Fonte: Publicado originalmente em Odontologia de Grupo em Revista Nº 27 – Alessandro Polo
Estamos acostumados a ouvir e ver notícias de pirataria de diversos produtos, desde roupas até brinquedos. Mas o que muita gente não sabe é que na Odontologia, mais precisamente no setor de implantes, também podem ser encontrados produtos piratas e o pior, a sua utilização pode afetar diretamente a saúde bucal.

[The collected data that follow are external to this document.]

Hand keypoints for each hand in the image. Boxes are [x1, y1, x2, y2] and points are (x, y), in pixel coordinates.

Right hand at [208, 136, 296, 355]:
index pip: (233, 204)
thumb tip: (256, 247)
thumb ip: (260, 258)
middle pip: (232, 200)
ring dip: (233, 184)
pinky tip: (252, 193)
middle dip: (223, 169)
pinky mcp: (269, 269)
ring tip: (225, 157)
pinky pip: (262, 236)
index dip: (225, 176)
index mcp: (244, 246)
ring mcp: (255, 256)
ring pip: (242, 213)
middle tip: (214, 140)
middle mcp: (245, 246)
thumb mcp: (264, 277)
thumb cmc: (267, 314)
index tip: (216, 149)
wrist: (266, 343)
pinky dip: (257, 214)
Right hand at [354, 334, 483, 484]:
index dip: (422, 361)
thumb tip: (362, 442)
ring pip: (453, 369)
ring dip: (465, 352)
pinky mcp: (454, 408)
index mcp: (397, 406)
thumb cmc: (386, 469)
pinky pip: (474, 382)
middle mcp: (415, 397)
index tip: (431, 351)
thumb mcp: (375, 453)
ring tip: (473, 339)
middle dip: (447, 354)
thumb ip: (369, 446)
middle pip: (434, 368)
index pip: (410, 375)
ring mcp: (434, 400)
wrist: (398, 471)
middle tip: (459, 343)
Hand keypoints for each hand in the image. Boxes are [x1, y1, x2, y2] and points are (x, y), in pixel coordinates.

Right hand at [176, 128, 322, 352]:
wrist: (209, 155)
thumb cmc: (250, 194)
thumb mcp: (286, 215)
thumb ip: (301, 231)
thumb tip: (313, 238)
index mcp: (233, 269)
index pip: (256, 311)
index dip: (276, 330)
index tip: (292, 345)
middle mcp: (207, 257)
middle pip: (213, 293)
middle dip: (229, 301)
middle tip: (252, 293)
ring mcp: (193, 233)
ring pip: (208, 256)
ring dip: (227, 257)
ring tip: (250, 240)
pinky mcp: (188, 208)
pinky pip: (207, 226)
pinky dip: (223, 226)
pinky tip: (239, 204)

A implantodontia no Brasil teve início em meados dos anos 1980, após alguns brasileiros se especializarem no exterior e retornarem ao País para treinar e aperfeiçoar cientificamente os profissionais aqui do Brasil, aumentando aos poucos o número de pessoas especializadas.
O que no início era de custo elevado e elitizado, com a queda de patentes e estabilização econômica, houve um fôlego na capacidade da indústria brasileira em desenvolver métodos e tecnologia na produção de componentes utilizados em implantes.
Em 2014, no Brasil, foram realizados cerca de dois milhões de implantes dentários, quantidade inferior apenas à dos EUA. Os implantes realizados no País, atualmente, são referência internacional e por aqui é um procedimento importante para a qualidade de vida de quem, por algum motivo, teve avaria na arcada dental.
Com alcance para boa parte da população, o crescimento da oferta dos produtos de qualidade e a expertise de excelentes profissionais, a implantodontia teve grande ascensão no mercado nacional. Entretanto, a grande demanda por parte da população trouxe também um grave problema: a pirataria.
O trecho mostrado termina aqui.